Le LaSallois Jacques Grenier a remporté le 28 novembre un voyage pour six personnes à New York alors que son équipe de bénévoles a raccompagné le 2 000 000e bénéficiaires de l’histoire de l’Opération Nez rouge.
«On savait qu’il y aurait le 2 000 000e dans la soirée, mais on ne s’attendait pas à ce que ça tombe sur nous parce que ça pouvait arriver n’importe où au Canada», explique celui qui est bénévole à Nez rouge depuis sept ans et qui habite LaSalle depuis 1978.
«On nous a dit que c’était un raccompagnement VIP et qu’il ne fallait en parler à personne. On croyait que c’était un artiste. On allait le chercher dans un restaurant sur Sainte-Catherine Ouest».
La centrale de Nez rouge a demandé aux trois bénévoles de descendre de voiture. «En temps normal, deux accompagnateurs débarquent, mais le chauffeur reste au volant. On a trouvé ça curieux», déclare Jacques Grenier.
En entrant, le trio a eu droit à une ovation et a été conduit dans une salle remplie de journalistes, de dirigeants et de la mascotte de l’Opération Nez rouge.
Voyage new-yorkais
Jacques Grenier et ses complices ont gagné un voyage à New York, pour voir en action l’équipe sportive de leur choix. «On a parlé de Rangers-Canadiens en séries éliminatoires, ou des Yankees pour voir le Yankee Stadium, le Taj-Mahal sportif connu à travers le monde», explique Jacques Grenier.

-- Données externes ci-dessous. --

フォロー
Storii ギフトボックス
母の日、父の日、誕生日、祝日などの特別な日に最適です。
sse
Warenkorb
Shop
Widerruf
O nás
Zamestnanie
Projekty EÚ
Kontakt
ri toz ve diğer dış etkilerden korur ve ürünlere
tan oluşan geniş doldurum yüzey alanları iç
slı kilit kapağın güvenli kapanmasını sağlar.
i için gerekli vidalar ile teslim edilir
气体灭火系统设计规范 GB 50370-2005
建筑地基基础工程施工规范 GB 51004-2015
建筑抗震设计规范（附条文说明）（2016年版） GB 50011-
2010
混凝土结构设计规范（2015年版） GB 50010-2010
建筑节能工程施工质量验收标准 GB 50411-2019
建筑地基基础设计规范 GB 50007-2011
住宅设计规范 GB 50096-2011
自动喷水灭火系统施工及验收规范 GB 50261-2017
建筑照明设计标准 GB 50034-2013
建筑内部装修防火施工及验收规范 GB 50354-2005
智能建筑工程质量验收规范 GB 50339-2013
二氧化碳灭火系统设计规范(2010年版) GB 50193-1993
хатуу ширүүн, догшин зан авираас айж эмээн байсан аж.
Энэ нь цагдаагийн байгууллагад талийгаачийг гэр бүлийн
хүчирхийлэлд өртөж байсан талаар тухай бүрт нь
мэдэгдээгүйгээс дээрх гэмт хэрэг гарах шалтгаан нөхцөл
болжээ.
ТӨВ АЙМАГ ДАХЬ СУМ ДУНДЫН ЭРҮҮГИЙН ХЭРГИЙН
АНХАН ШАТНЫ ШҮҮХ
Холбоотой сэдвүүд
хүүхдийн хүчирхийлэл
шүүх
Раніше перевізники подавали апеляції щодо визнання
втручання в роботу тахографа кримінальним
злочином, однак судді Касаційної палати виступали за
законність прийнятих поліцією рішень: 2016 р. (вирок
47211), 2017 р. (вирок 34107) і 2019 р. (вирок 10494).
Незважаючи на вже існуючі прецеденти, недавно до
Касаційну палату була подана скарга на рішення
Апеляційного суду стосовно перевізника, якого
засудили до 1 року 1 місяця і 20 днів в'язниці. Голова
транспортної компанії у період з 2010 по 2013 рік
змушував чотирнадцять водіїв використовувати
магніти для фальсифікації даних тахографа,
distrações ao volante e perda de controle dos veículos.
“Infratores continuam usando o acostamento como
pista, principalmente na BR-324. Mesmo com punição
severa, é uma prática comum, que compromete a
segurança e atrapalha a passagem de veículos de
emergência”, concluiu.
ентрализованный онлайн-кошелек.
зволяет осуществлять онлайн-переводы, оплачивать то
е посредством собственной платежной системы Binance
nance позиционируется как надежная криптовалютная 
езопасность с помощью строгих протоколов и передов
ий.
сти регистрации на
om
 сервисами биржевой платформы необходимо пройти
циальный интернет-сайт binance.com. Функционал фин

Âgé de 68 ans, marié et père de deux filles, Jacques Grenier a joint Nez rouge alors qu’il prenait sa retraite, après 31 ans à la compagnie Monsanto, devenue Solutia, de LaSalle.
«J’ai essayé un soir et ça fait sept ans. J’ai connu mes copains Serge et Sylvain là-bas. On a fait Nez rouge ensemble et on a cliqué», soutient-il.
Souvenirs et anecdotes
Jacques Grenier a vécu quelques épisodes lui rappelant des sketches d’Olivier Guimond.
«On a ramené un client en état d’ébriété pour l’aider à monter les marches du balcon. La porte s’est ouverte et on a vu une dame à bigoudis, en robe de chambre et en pantoufles. Et il y avait la mère ou la belle-mère debout derrière».
Une autre fois, son équipe a conduit un homme éméché à Laval. «Il nous disait habiter près de l’eau et qu’il y avait une centaine de canards dans sa cour. Il nous y a menés, mais on n’a jamais vu de canard».
Jacques Grenier se souvient d’un moment problématique à sa première année de bénévolat. «Deux gars s’étaient fait sortir d’un restaurant parce qu’il fermait et l’un d’eux était couché dans la neige. En route, ils nous ont offert une ligne de coke, puis ont commencé à se battre. On s’est arrêté sur le bord de la route, mais nous étions à cinq minutes de leur destination et on est finalement allé les reconduire».
Fondée en 1984, Nez rouge offre un service de raccompagnement accessible et confidentiel. Chaque année, l’organisme effectue plus de 76 000 raccompagnements à travers le pays.